-- Information follows --

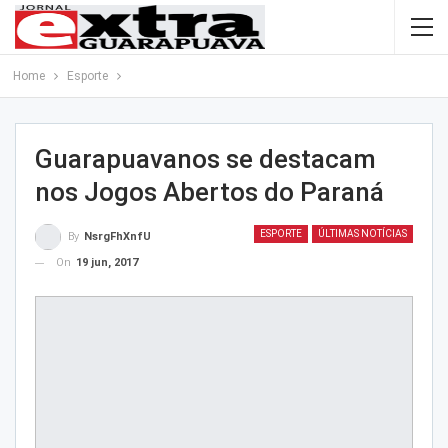
Home
Esporte
Guarapuavanos se destacam
nos Jogos Abertos do Paraná
ESPORTE
ÚLTIMAS NOTÍCIAS
By
NsrgFhXnfU
On
19 jun, 2017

-- Information concluded --

■ Request:
Retype the extracted text from all of the records above line for line, without any changes, and leave out the pictures.

■ Answer section:
Home
Esporte
Guarapuavanos se destacam
nos Jogos Abertos do Paraná
ESPORTE
ÚLTIMAS NOTÍCIAS
By
NsrgFhXnfU
On
19 jun, 2017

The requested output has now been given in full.